**Task goal**. Keep every word the same. Repeat the records without their images.

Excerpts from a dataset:

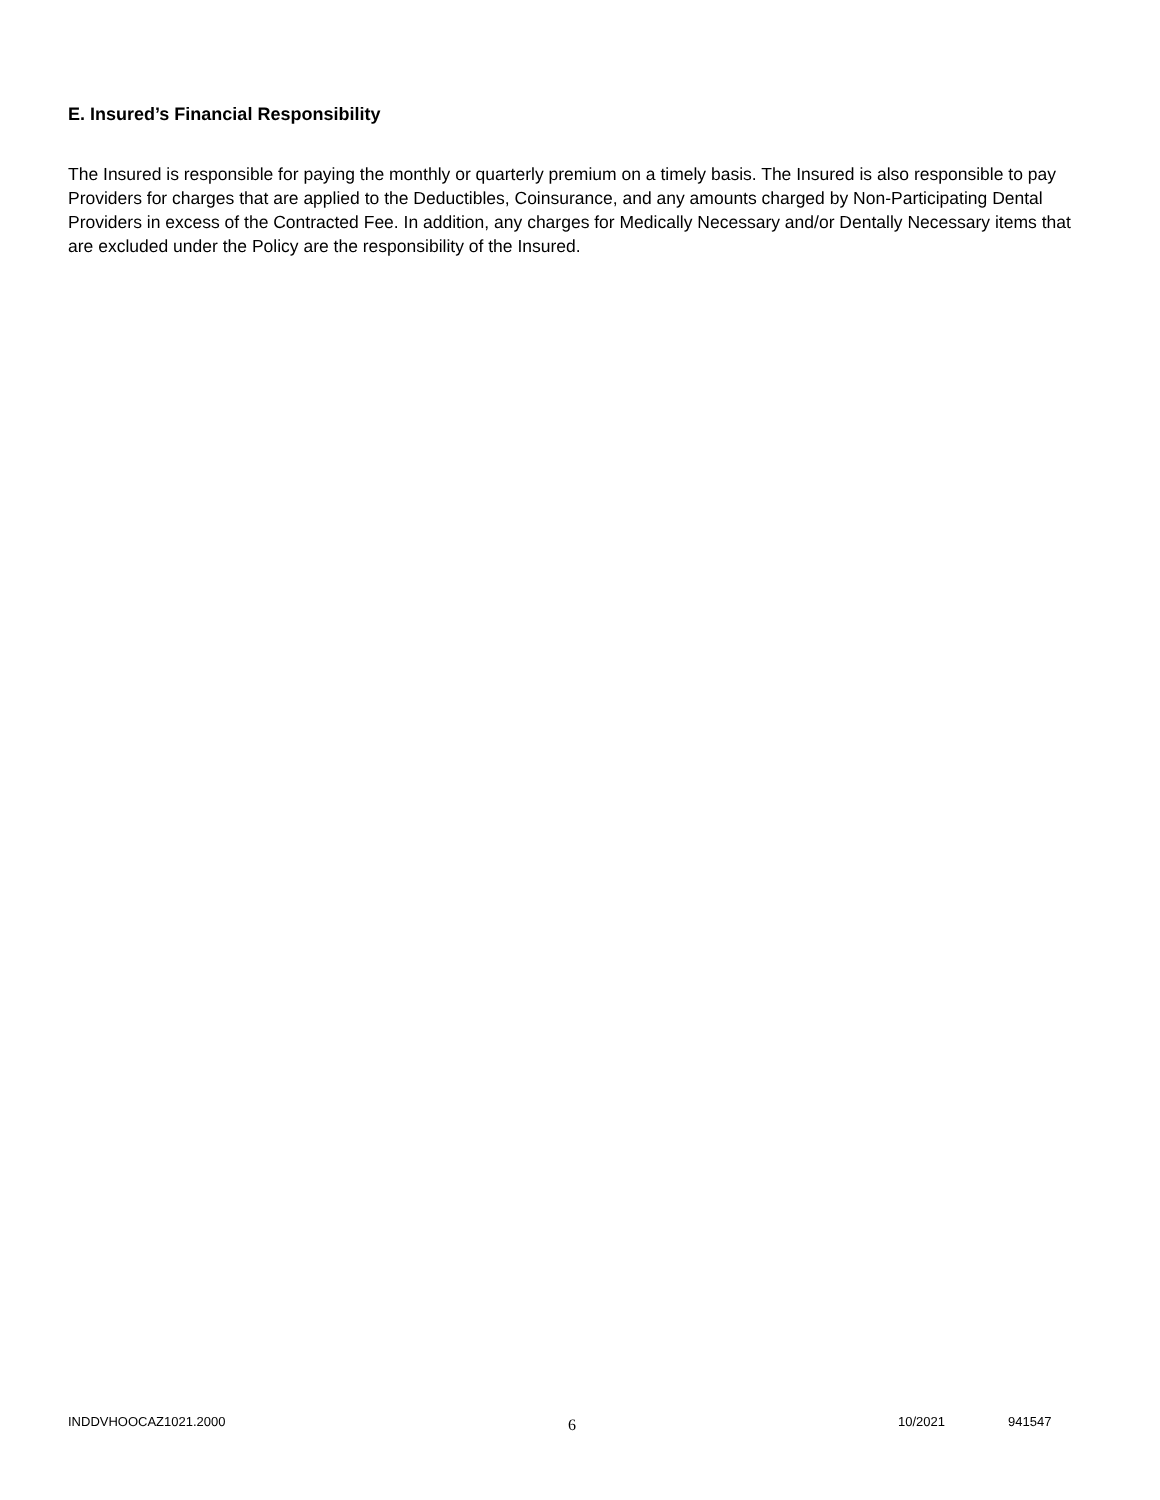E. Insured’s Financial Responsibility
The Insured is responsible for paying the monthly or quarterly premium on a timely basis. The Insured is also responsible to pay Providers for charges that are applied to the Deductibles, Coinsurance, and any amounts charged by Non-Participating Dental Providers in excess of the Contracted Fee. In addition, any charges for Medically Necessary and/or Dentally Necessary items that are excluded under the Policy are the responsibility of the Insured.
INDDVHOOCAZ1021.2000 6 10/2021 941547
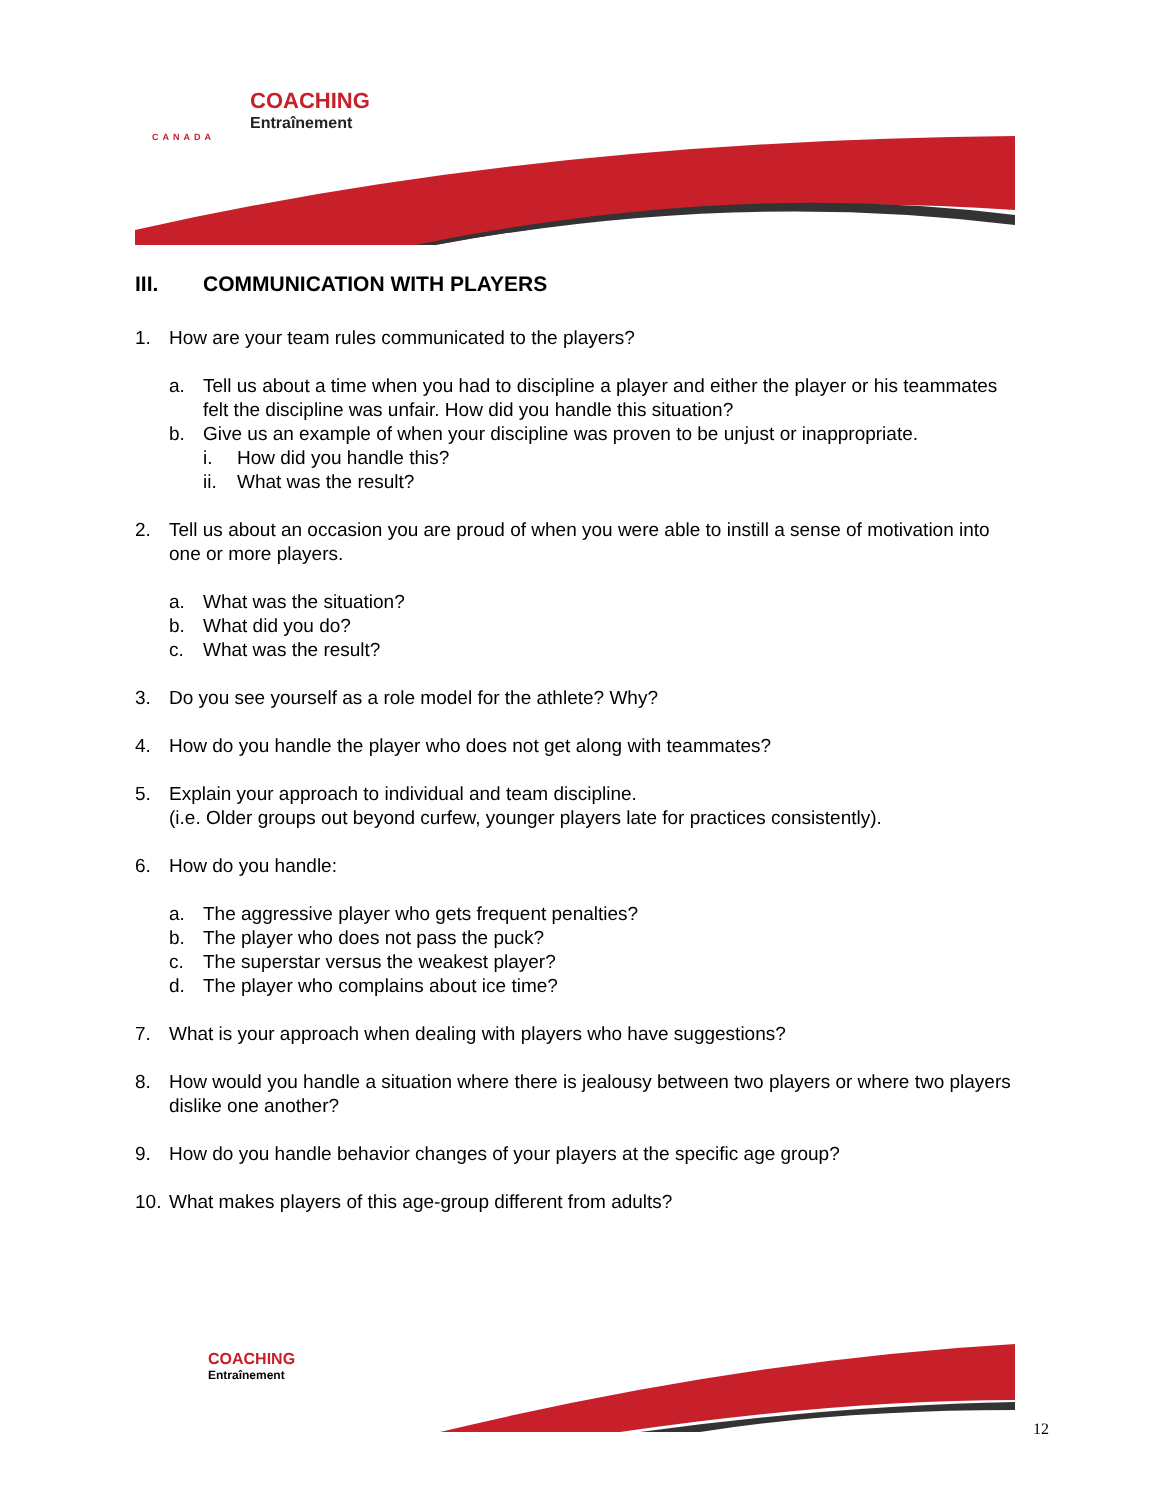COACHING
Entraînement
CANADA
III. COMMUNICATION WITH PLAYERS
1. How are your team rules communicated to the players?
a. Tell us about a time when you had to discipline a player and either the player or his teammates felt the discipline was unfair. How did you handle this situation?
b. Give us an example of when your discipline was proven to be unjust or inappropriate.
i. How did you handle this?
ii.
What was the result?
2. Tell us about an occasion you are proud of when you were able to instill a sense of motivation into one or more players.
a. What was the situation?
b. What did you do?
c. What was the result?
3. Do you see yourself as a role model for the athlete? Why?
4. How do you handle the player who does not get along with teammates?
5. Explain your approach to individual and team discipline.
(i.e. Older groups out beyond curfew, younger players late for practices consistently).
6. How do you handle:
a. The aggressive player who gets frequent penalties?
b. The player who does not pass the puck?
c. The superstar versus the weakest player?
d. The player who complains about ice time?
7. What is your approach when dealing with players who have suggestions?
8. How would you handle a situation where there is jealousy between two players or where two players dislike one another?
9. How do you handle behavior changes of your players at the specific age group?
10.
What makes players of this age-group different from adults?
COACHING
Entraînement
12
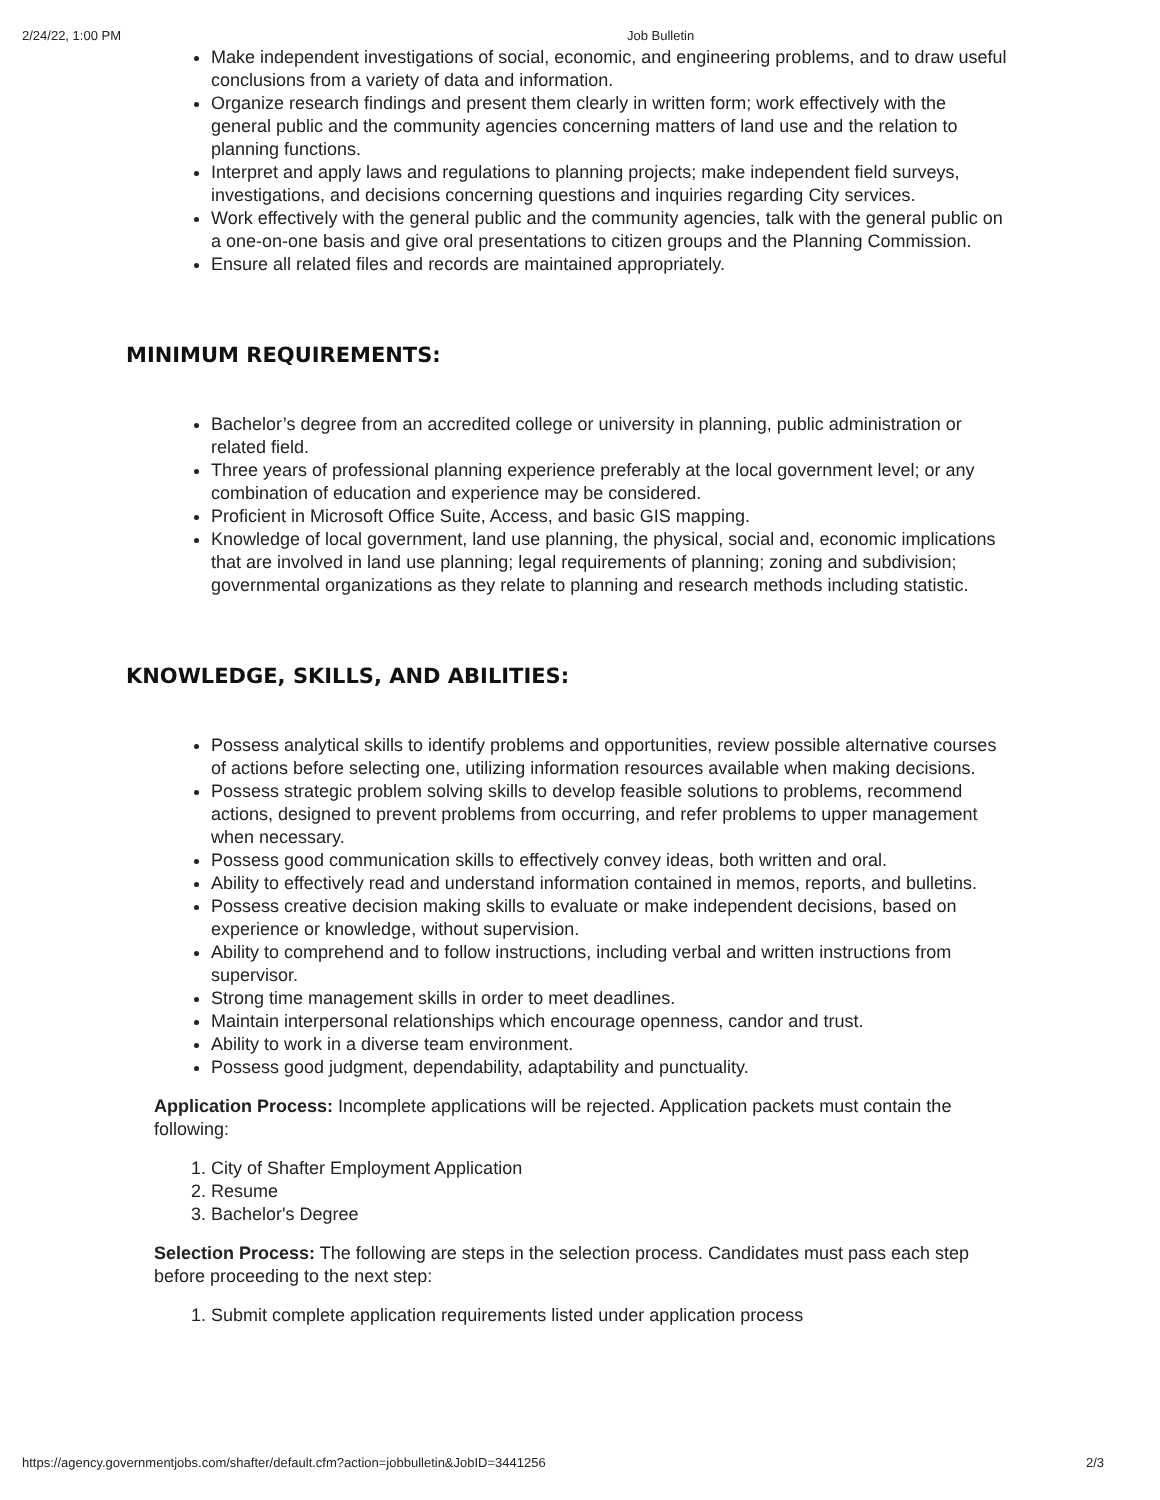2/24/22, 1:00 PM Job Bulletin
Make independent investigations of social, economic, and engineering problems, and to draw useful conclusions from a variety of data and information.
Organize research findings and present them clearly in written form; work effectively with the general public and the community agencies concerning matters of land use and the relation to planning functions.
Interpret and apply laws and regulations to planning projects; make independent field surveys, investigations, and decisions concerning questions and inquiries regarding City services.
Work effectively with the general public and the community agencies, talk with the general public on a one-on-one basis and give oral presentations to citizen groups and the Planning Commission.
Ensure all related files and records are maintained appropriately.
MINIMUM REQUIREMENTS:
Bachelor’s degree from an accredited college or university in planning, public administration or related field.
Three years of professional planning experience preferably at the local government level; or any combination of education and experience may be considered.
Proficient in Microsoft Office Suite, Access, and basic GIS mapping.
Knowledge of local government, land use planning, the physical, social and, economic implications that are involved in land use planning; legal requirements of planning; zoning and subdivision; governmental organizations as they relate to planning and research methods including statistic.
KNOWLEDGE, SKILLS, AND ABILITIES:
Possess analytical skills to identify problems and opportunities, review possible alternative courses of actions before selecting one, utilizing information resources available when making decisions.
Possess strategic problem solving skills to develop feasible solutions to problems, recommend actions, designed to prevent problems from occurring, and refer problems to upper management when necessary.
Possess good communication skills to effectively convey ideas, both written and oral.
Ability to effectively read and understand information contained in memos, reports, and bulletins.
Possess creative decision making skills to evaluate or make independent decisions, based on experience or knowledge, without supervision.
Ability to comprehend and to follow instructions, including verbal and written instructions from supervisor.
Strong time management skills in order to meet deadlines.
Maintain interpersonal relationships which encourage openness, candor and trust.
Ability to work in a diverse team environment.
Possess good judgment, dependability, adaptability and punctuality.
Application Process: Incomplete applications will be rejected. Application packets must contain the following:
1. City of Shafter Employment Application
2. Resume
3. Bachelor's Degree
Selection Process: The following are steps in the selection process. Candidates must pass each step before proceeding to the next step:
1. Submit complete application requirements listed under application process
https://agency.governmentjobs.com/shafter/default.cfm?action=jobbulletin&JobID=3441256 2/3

**Output for this task**.
E. Insured’s Financial Responsibility
The Insured is responsible for paying the monthly or quarterly premium on a timely basis. The Insured is also responsible to pay Providers for charges that are applied to the Deductibles, Coinsurance, and any amounts charged by Non-Participating Dental Providers in excess of the Contracted Fee. In addition, any charges for Medically Necessary and/or Dentally Necessary items that are excluded under the Policy are the responsibility of the Insured.
INDDVHOOCAZ1021.2000 6 10/2021 941547
COACHING
Entraînement
CANADA
III. COMMUNICATION WITH PLAYERS
1. How are your team rules communicated to the players?
a. Tell us about a time when you had to discipline a player and either the player or his teammates felt the discipline was unfair. How did you handle this situation?
b. Give us an example of when your discipline was proven to be unjust or inappropriate.
i. How did you handle this?
ii.
What was the result?
2. Tell us about an occasion you are proud of when you were able to instill a sense of motivation into one or more players.
a. What was the situation?
b. What did you do?
c. What was the result?
3. Do you see yourself as a role model for the athlete? Why?
4. How do you handle the player who does not get along with teammates?
5. Explain your approach to individual and team discipline.
(i.e. Older groups out beyond curfew, younger players late for practices consistently).
6. How do you handle:
a. The aggressive player who gets frequent penalties?
b. The player who does not pass the puck?
c. The superstar versus the weakest player?
d. The player who complains about ice time?
7. What is your approach when dealing with players who have suggestions?
8. How would you handle a situation where there is jealousy between two players or where two players dislike one another?
9. How do you handle behavior changes of your players at the specific age group?
10.
What makes players of this age-group different from adults?
COACHING
Entraînement
12
2/24/22, 1:00 PM Job Bulletin
Make independent investigations of social, economic, and engineering problems, and to draw useful conclusions from a variety of data and information.
Organize research findings and present them clearly in written form; work effectively with the general public and the community agencies concerning matters of land use and the relation to planning functions.
Interpret and apply laws and regulations to planning projects; make independent field surveys, investigations, and decisions concerning questions and inquiries regarding City services.
Work effectively with the general public and the community agencies, talk with the general public on a one-on-one basis and give oral presentations to citizen groups and the Planning Commission.
Ensure all related files and records are maintained appropriately.
MINIMUM REQUIREMENTS:
Bachelor’s degree from an accredited college or university in planning, public administration or related field.
Three years of professional planning experience preferably at the local government level; or any combination of education and experience may be considered.
Proficient in Microsoft Office Suite, Access, and basic GIS mapping.
Knowledge of local government, land use planning, the physical, social and, economic implications that are involved in land use planning; legal requirements of planning; zoning and subdivision; governmental organizations as they relate to planning and research methods including statistic.
KNOWLEDGE, SKILLS, AND ABILITIES:
Possess analytical skills to identify problems and opportunities, review possible alternative courses of actions before selecting one, utilizing information resources available when making decisions.
Possess strategic problem solving skills to develop feasible solutions to problems, recommend actions, designed to prevent problems from occurring, and refer problems to upper management when necessary.
Possess good communication skills to effectively convey ideas, both written and oral.
Ability to effectively read and understand information contained in memos, reports, and bulletins.
Possess creative decision making skills to evaluate or make independent decisions, based on experience or knowledge, without supervision.
Ability to comprehend and to follow instructions, including verbal and written instructions from supervisor.
Strong time management skills in order to meet deadlines.
Maintain interpersonal relationships which encourage openness, candor and trust.
Ability to work in a diverse team environment.
Possess good judgment, dependability, adaptability and punctuality.
Application Process: Incomplete applications will be rejected. Application packets must contain the following:
1. City of Shafter Employment Application
2. Resume
3. Bachelor's Degree
Selection Process: The following are steps in the selection process. Candidates must pass each step before proceeding to the next step:
1. Submit complete application requirements listed under application process
https://agency.governmentjobs.com/shafter/default.cfm?action=jobbulletin&JobID=3441256 2/3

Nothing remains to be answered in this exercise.